To verify the relations between the gene expression of RrNUDX1 and the accumulation of the main monoterpenoids in R. rugosa, we measured and determined the aroma component and content. Emphatical analysis was conducted on representative components, such as geraniol, citronellol, nerol (Figs. 2E–2F), and their acetate derivatives, including geraniol acetate, citronellyl acetate, and neryl acetate (Figs. 2G–2H). The contents of the main monoterpenes and their acetate derivatives initially increased and then decreased with the flower development. Geraniol, nerol, geranyl acetate, and neryl acetate reached the highest levels in the blooming stage, whereas citronellol and citronellyl acetate reached their highest levels during the half-opening stage. The total content of the six main aromatic components in the half-opening stage was 10.12 µg/g higher than that in the blooming stage. The six main aromatic components mainly originated from the petal and stamen. The amount of the three monoterpene alcohols in the petal was more than four (4.34) times that in the stamen, whereas the amount of the three acetate derivatives in the stamen was 192.21 µg/g, which was more than three times that in the petal. Several aroma components were detected in the stamen, whereas no monoterpene alcohols or acetate derivatives mentioned above were found in the anthocaulus, receptacle, and calyx.
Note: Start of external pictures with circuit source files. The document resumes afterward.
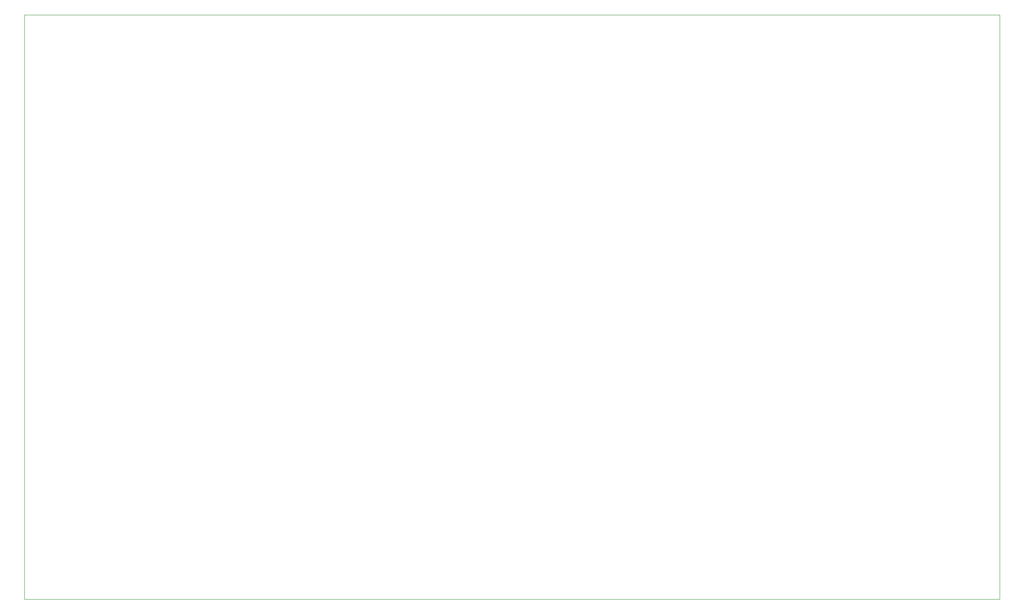
<source format=gbr>
G04 #@! TF.GenerationSoftware,KiCad,Pcbnew,(5.1.5)-3*
G04 #@! TF.CreationDate,2020-11-25T08:49:10-07:00*
G04 #@! TF.ProjectId,Power_Supply,506f7765-725f-4537-9570-706c792e6b69,rev?*
G04 #@! TF.SameCoordinates,Original*
G04 #@! TF.FileFunction,Profile,NP*
%FSLAX46Y46*%
G04 Gerber Fmt 4.6, Leading zero omitted, Abs format (unit mm)*
G04 Created by KiCad (PCBNEW (5.1.5)-3) date 2020-11-25 08:49:10*
%MOMM*%
%LPD*%
G04 APERTURE LIST*
%ADD10C,0.050000*%
G04 APERTURE END LIST*
D10*
X0Y0D02*
X200000000Y0D01*
X0Y-120000000D02*
X200000000Y-120000000D01*
X200000000Y0D02*
X200000000Y-120000000D01*
X0Y0D02*
X0Y-120000000D01*
M02*

</source>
Overexpression vector construction of RrNUDX1 gene and genetic transformation to petunia hybrida

The petiole callus transformed by 35S: RrNUDX1 vector were stained with varying degrees of blue by GUS staining (Fig. S3). RrNUDX1 was successfully integrated into the genome of five petunia lines by PCR detection of six randomly selected lines (Fig. S4) and expressed significantly (Fig. S5). The wild-type and transgenetic petunia plants significantly differed in phenotype under the same conditions. Compared with those of the wild type, the leaves of the petunia with RrNUDX1 gene transformed were significantly wider, with 10.83 mm and 8.19 mm larger width and length than the wild type; moreover, the transgenic plants grows faster compared with the wild-type plants (Fig. 3, Table 1).
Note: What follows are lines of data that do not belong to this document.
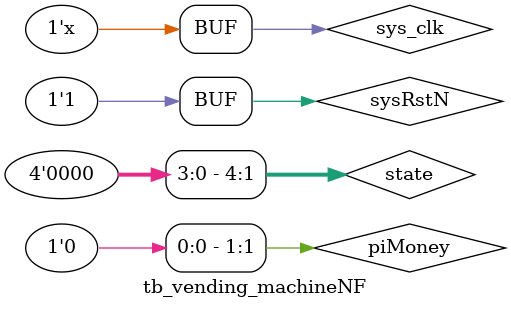
<source format=v>
`timescale  1ns/1ns
module  tb_vending_machineNF();

reg         sys_clk;
reg         sysRstN;
reg         piOne;
reg         piHalf;
reg         random_data_gen;

wire        OCola;
wire			change1;

initial begin
    sys_clk    = 1'b1;
    sysRstN <= 1'b0;
    #20
    sysRstN <= 1'b1;
end

always  #10 sys_clk = ~sys_clk;

always@(posedge sys_clk or negedge sysRstN)
    if(sysRstN == 1'b0)
        random_data_gen <= 1'b0;
    else
        random_data_gen <= {$random} % 2;

always@(posedge sys_clk or negedge sysRstN)
    if(sysRstN == 1'b0)
        piOne <= 1'b0;
    else
        piOne <= random_data_gen;

always@(posedge sys_clk or negedge sysRstN)
    if(sysRstN == 1'b0)
        piHalf <= 1'b0;
    else
        piHalf <= ~random_data_gen;


wire    [4:0]   state    = caijiageng.state;
wire    [1:0]   piMoney = caijiageng.piMoney;

vending_machineNF caijiageng(
    .sys_clk        (sys_clk ),  
    .sysRstN      (sysRstN),  
    .piOne   (piOne), 
    .piHalf  (piHalf),  
                    
    .OCola  (OCola),
	 .change1 (change1)
);  

endmodule
</source>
GC–MS were used to detect the aroma components of the petunia flowers in bloom, and 10 major aroma components were selected for statistical analysis (the sum of the 10 aroma components accounted for 80.10% of the total aroma components in petunia) (Table 2). Results showed that the contents of all ester fragrance ingredients, except for benzyl benzoate, increased in the transgenic petunia plants. In particular, the increase in the content of methyl benzoate was the most significantly. In the transgenic Line1, the content of methyl benzoate was 63.04 µg/g, which was 1.69 times that in the wild-type plants. The alcohols were mainly benzyl alcohol and phenylethyl alcohol, and the contents of benzyl alcohol in transgenic Line1 and Line2 were 25.58% and 53.49% higher than those in the wild-type plants. In addition, the contents of the two main phenolic compounds also increased, and the contents of isoeugenol in the three transgenic Lines were 3.2, 4.3, and 4.9 times those in the wild-type plants.